Se andate a Napoli per mangiare la vera pizza napoletana e in costiera amalfitana per la delizia al limone, dovrete andare nell’ager Falernus per bere il vero Falerno. Una dotta citazione che ci riconduce in uno dei cinque comuni casertani autorizzati alla sua produzione. Se lo provate nella zona di Mondragone, Falciano del Massico, Carinola, Sessa Aurunca e Cellole allora sappiate che siete nel luogo giusto.

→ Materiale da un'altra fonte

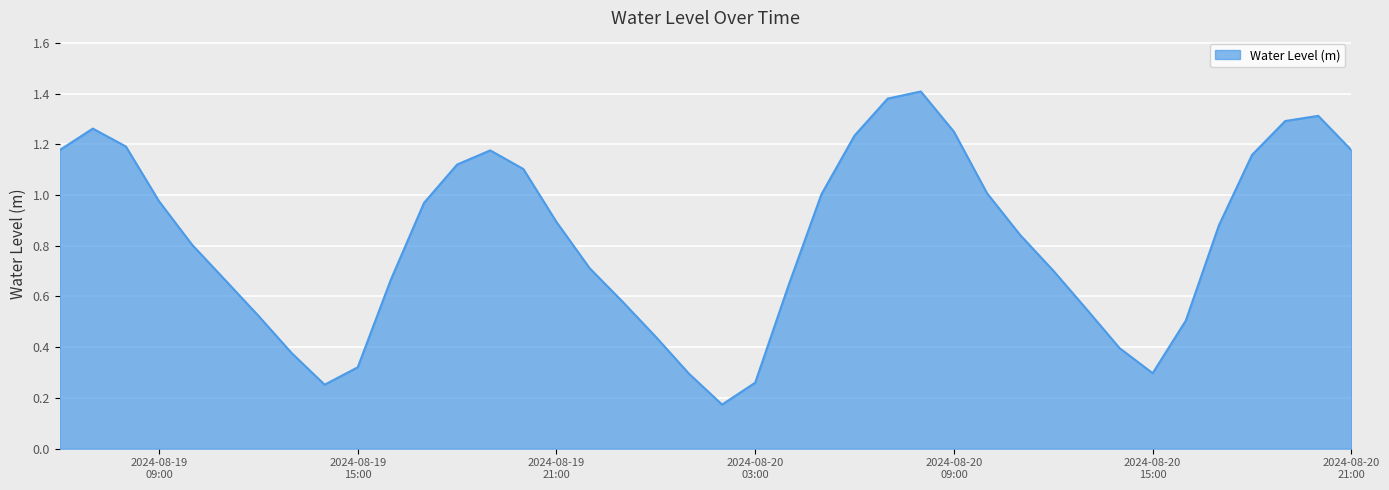

How many lines are shown in the chart?

1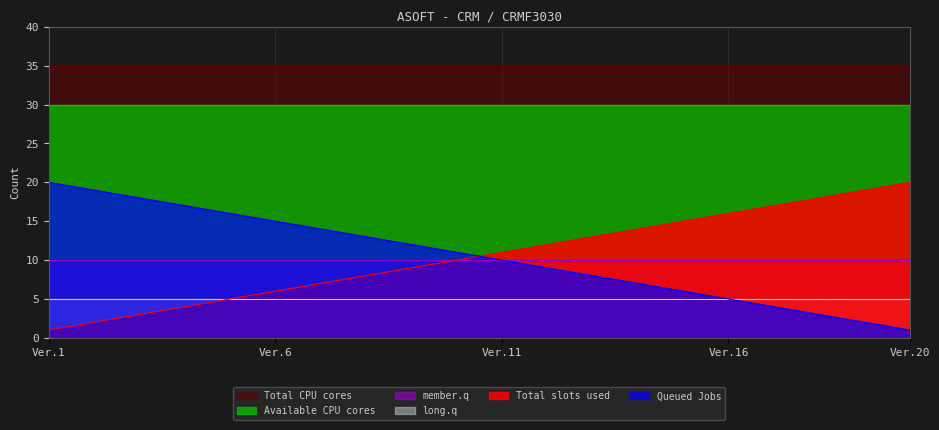

True or false: member.q and long.q intersect in this chart.

False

Per parlarvi di questo vino, noi siamo tornati in noi dei nostri posti del cuore, l’azienda agricola e vitivinicola Santoro, che non ha chissà quale storia centenaria ma ha già trovato una seconda generazione per continuare la straordinaria storia di quello che è considerato da Marziale “il vino immortale”. Pasquale e Michele, rispettivamente padre e figlio, vivono alle pendici del Monte Massico e dal 2003 ammodernando vecchi vigneti di famiglia che sono ultracentenari.
Con la forza dei loro soli cinque ettari, oltre alle tre etichette di punta della cantina, i Santoro si sono fatti conoscere per il loro sfuso declinato in due tipologie, rosso e bianco, e a volte sono le etichette a fare la differenza. Questo è il caso. Se vi bendassimo davanti a un assaggio dei due rossi della cantina, ci riferiamo sempre al Falerno del Massico Primitivo DOP, scommettiamo che all’assaggio non percepirete la differenza tra la bottiglia e il cosiddetto vino da tavola.
A noi lo sfuso conquistò già anni fa e a distanza di circa tre anni, travasato nelle giusti bottiglie, ha mantenuto le premesse e le promesse di essere al palato scioglievole come la cioccolato, profumato come una confettura di ciliegie molto mature, quasi amarene sciroppate, buono da farci quasi colazione! Dopo che lo avrete assaggiato anche voi misurerete le vostre bevuto con “un prima” e “un dopo” Falerno di Santoro. Disclaimer: se non fa almeno 14,5% o ve lo vendono prima dei 24 post vendemmia, non è un Primitivo di Falerno di Pasquale e Michele! Santoro permette la vendita trascorsi due anni dalla vendemmia fatta interamente a mano su vigne vecchie 120 anni selezionando solo quelle migliori e passando alla fase di premitura e fermentazione. Segue l’affinamento in acciaio per sei mesi e un secondo passaggio in botti di rovere francese che dura un anno.
Quasi scontato dirlo: l’abbinamento ideale è con selvaggina e carne ai ferri ma fidatevi che funziona anche con castagne e noci.
L’altra referenza di sfuso racconta l’unico bianco dell’azienda, un blend 85% da Falanghina tardiva di Roccamonfina e 15% di Moscato del Massico Bianco, quasi 13,5 gradi che scendono giù come acqua. In questo caso le vigne sono più giovani, intorno ai cinquant’anni, e la vendemmia avviene tra l’ultima settimana di agosto e la prima di settembre. Anche in questo caso la raccolta avviene a mano, segue una premitura soffice e la fase di fermentazione per 8 mesi all’interno di serbatoi d’acciaio a temperature controllata. A noi piace sentirci pesche gialle e quel giallo paglierino ha sempre il suo fascino che non svanisce neanche se si scalda un po’: invece di tirare fuori il seau a Glace del servizio “buono” finitelo con un paio di brindisi!
L’appetito vien bevendo…
Concludiamo la nostra guida informandovi del fatto che La cantina Santoro è vicino all’agriturismo Masseria San Rocco, dove potete assaporare i piatti di carne, i salumi e i vini tipici locali.